[Stored data entries]
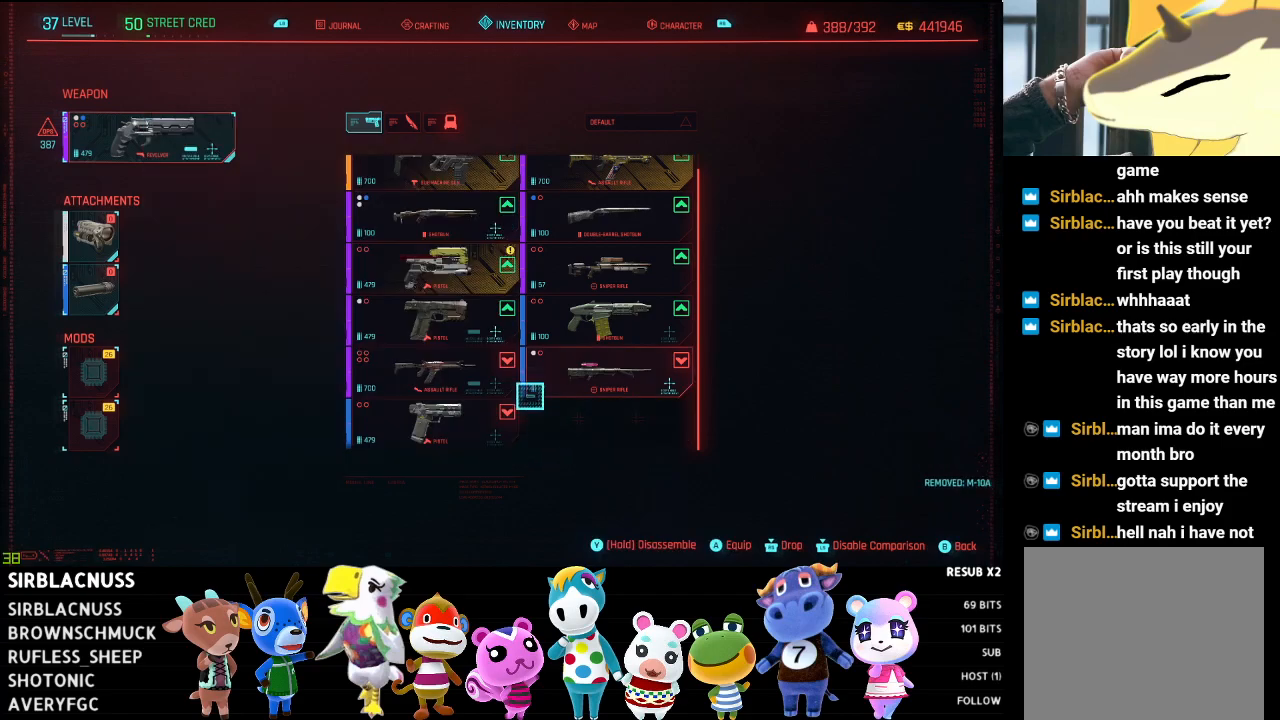
{"buttons": [], "left_stick": "down-left", "right_stick": "center", "events": [[33, "right_stick", "down"], [50, "left_stick", "center"], [383, "right_stick", "center"], [400, "left_stick", "down-left"]]}
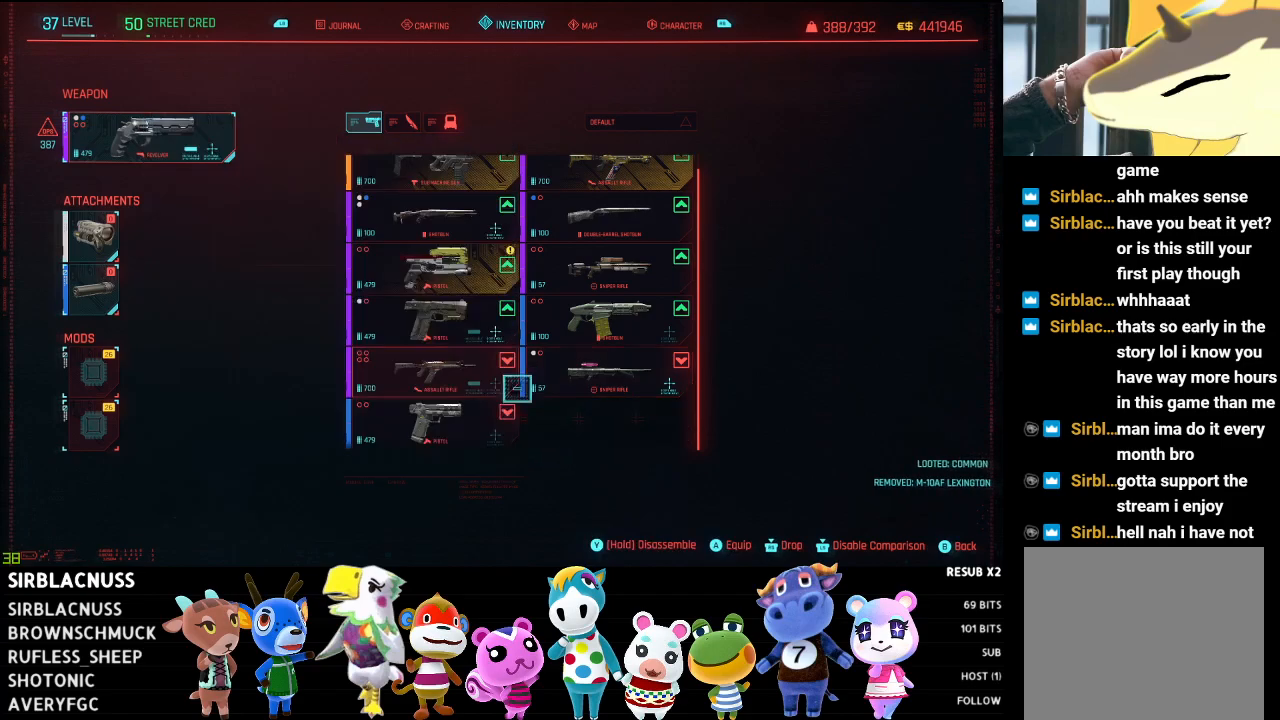
{"buttons": ["Y"], "left_stick": "center", "right_stick": "center", "events": [[117, "left_stick", "center"], [167, "Y", "down"]]}
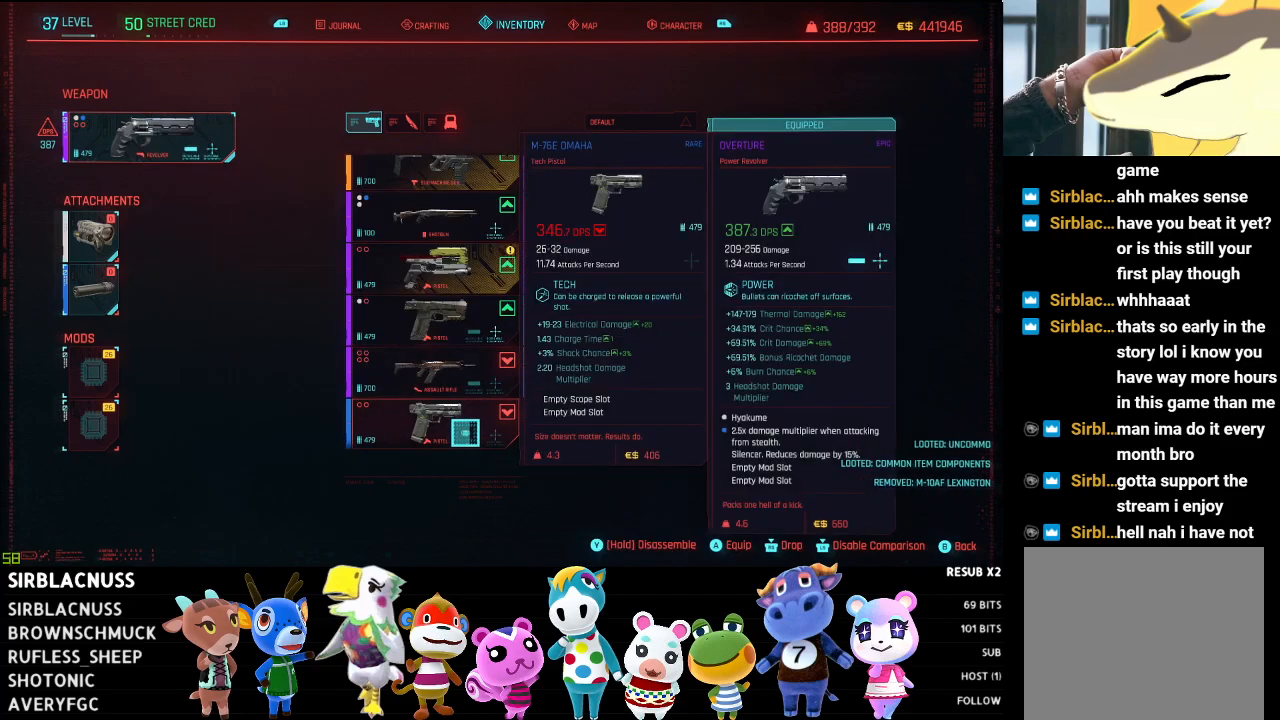
{"buttons": [], "left_stick": "center", "right_stick": "center", "events": [[317, "Y", "up"]]}
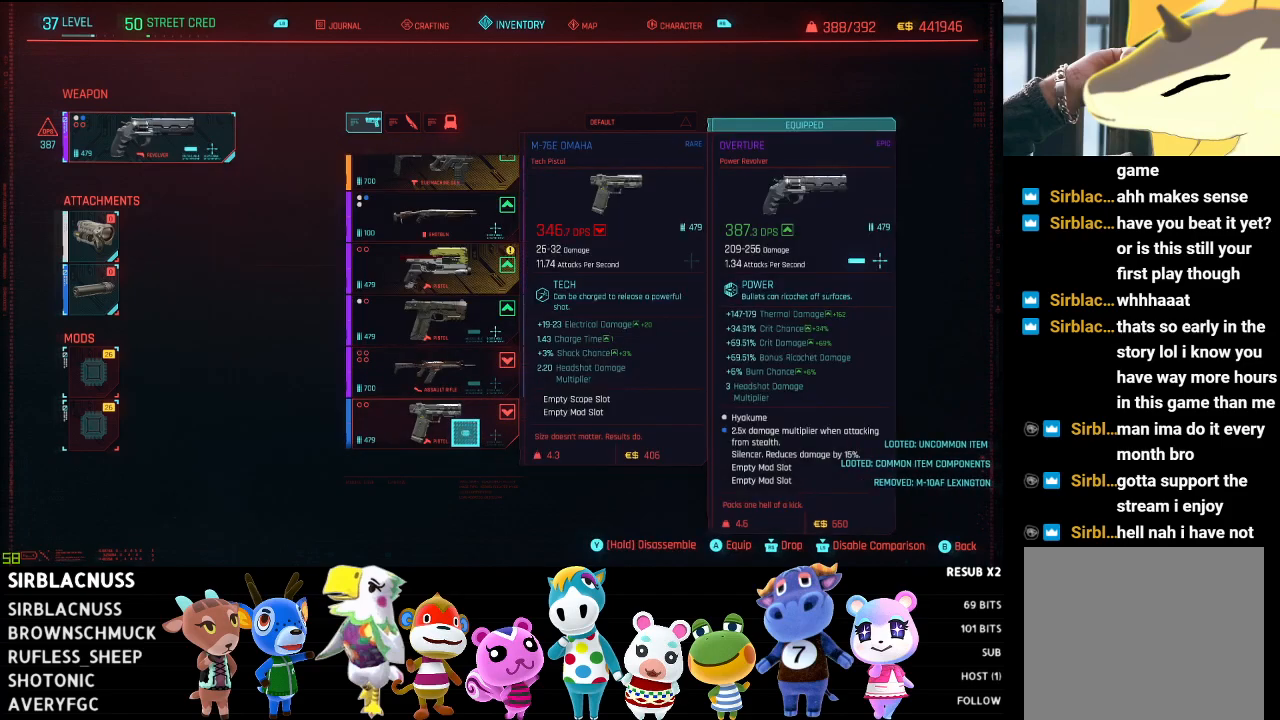
{"buttons": [], "left_stick": "center", "right_stick": "down", "events": [[50, "left_stick", "up-right"], [333, "left_stick", "center"], [350, "right_stick", "down"]]}
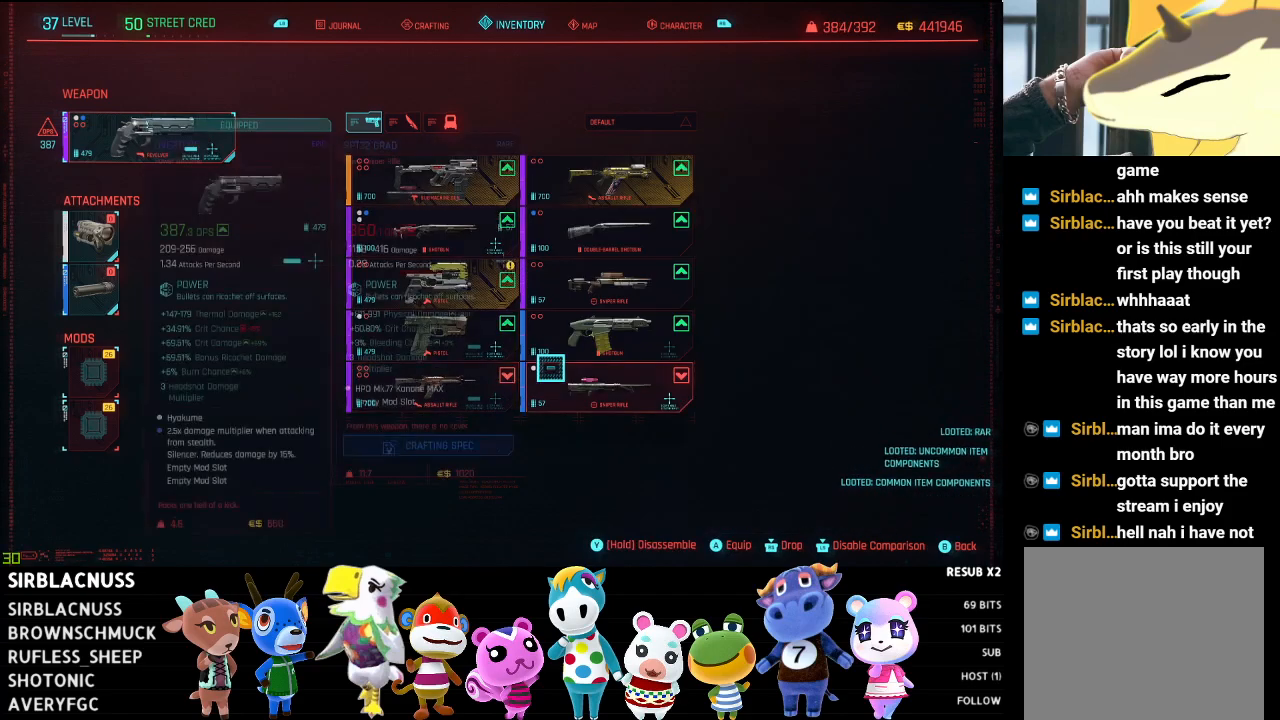
{"buttons": [], "left_stick": "center", "right_stick": "center", "events": [[83, "left_stick", "up"], [117, "right_stick", "center"], [333, "left_stick", "center"]]}
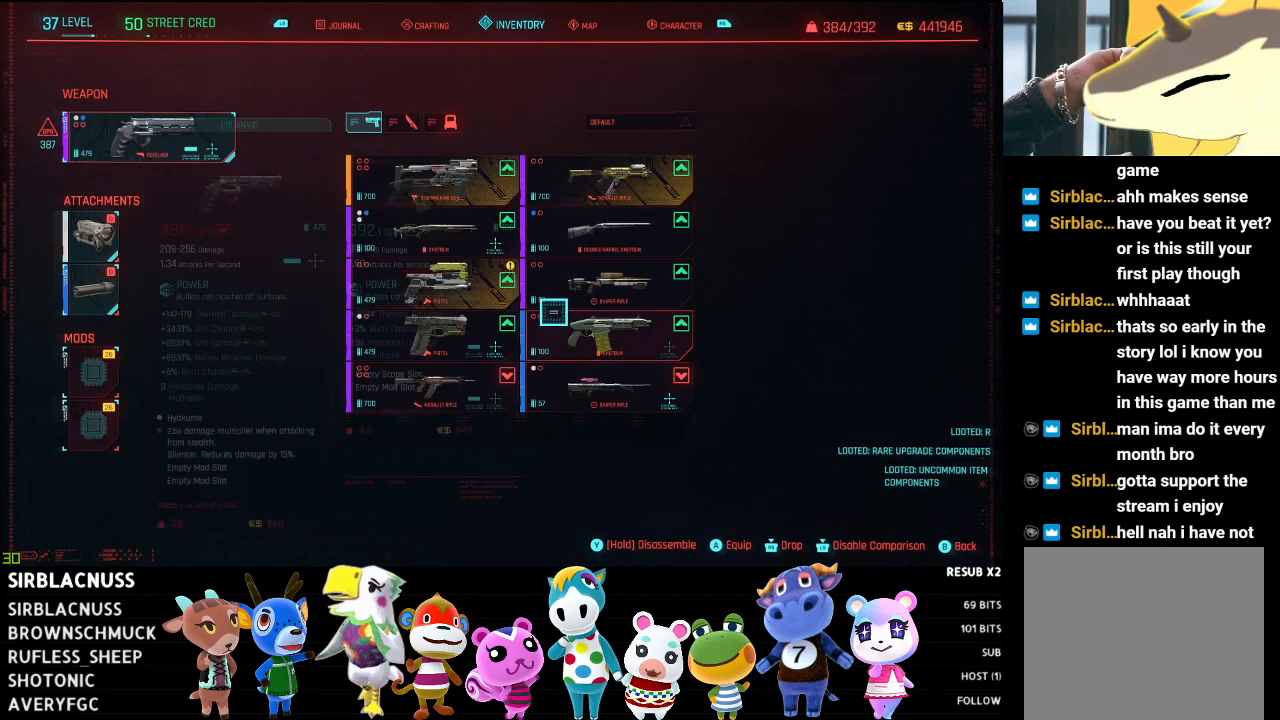
{"buttons": [], "left_stick": "center", "right_stick": "center", "events": [[17, "left_stick", "down"], [183, "left_stick", "center"], [317, "left_stick", "up"], [450, "left_stick", "center"]]}
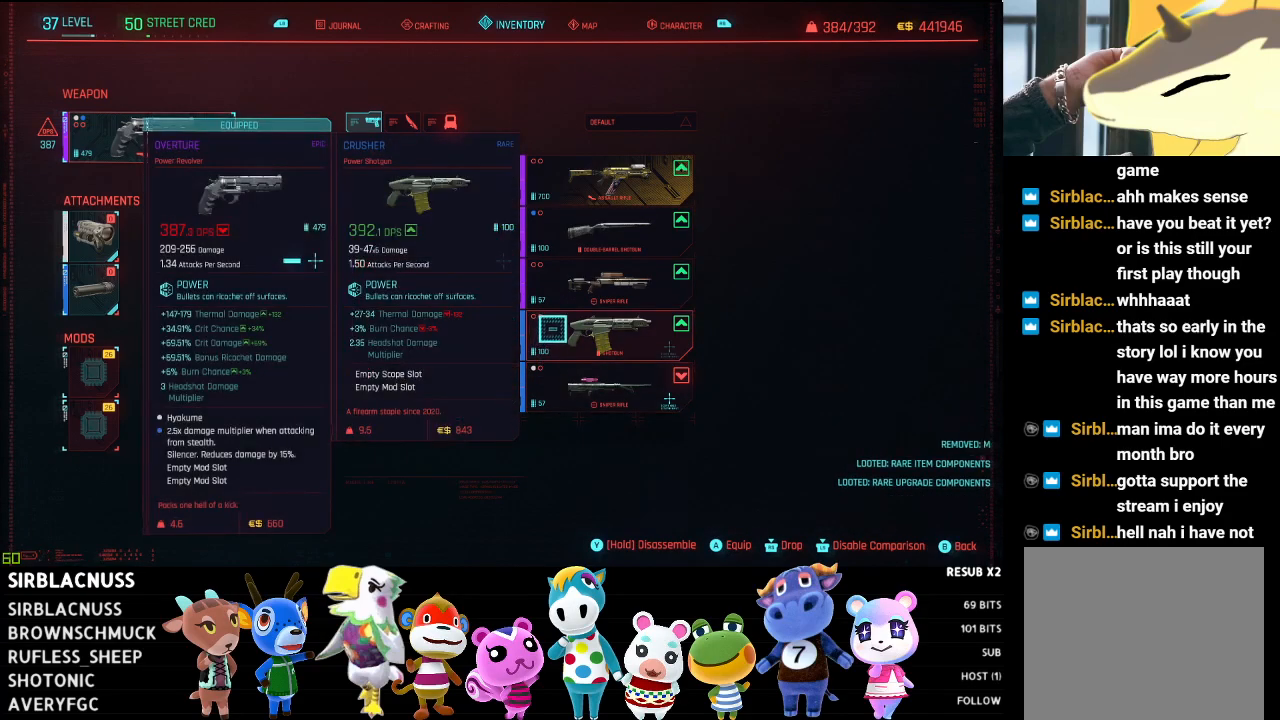
{"buttons": ["Y"], "left_stick": "center", "right_stick": "center", "events": [[17, "Y", "down"]]}
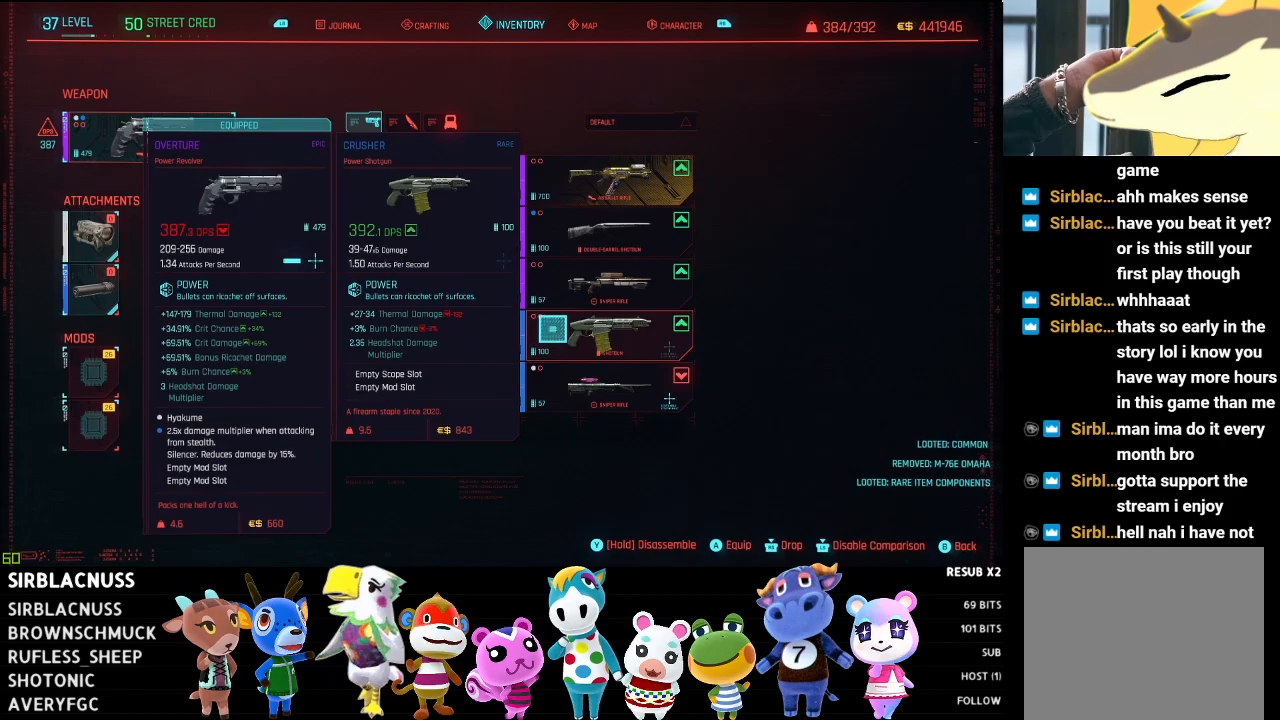
{"buttons": [], "left_stick": "right", "right_stick": "center", "events": [[17, "left_stick", "right"], [150, "Y", "up"], [283, "left_stick", "center"], [417, "left_stick", "right"]]}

*ACTIVITY*.
Every entry above needs to be copied exactly, apart from its pictures.

*RESPONSE BELOW*.
{"buttons": [], "left_stick": "down-left", "right_stick": "center", "events": [[33, "right_stick", "down"], [50, "left_stick", "center"], [383, "right_stick", "center"], [400, "left_stick", "down-left"]]}
{"buttons": ["Y"], "left_stick": "center", "right_stick": "center", "events": [[117, "left_stick", "center"], [167, "Y", "down"]]}
{"buttons": [], "left_stick": "center", "right_stick": "center", "events": [[317, "Y", "up"]]}
{"buttons": [], "left_stick": "center", "right_stick": "down", "events": [[50, "left_stick", "up-right"], [333, "left_stick", "center"], [350, "right_stick", "down"]]}
{"buttons": [], "left_stick": "center", "right_stick": "center", "events": [[83, "left_stick", "up"], [117, "right_stick", "center"], [333, "left_stick", "center"]]}
{"buttons": [], "left_stick": "center", "right_stick": "center", "events": [[17, "left_stick", "down"], [183, "left_stick", "center"], [317, "left_stick", "up"], [450, "left_stick", "center"]]}
{"buttons": ["Y"], "left_stick": "center", "right_stick": "center", "events": [[17, "Y", "down"]]}
{"buttons": [], "left_stick": "right", "right_stick": "center", "events": [[17, "left_stick", "right"], [150, "Y", "up"], [283, "left_stick", "center"], [417, "left_stick", "right"]]}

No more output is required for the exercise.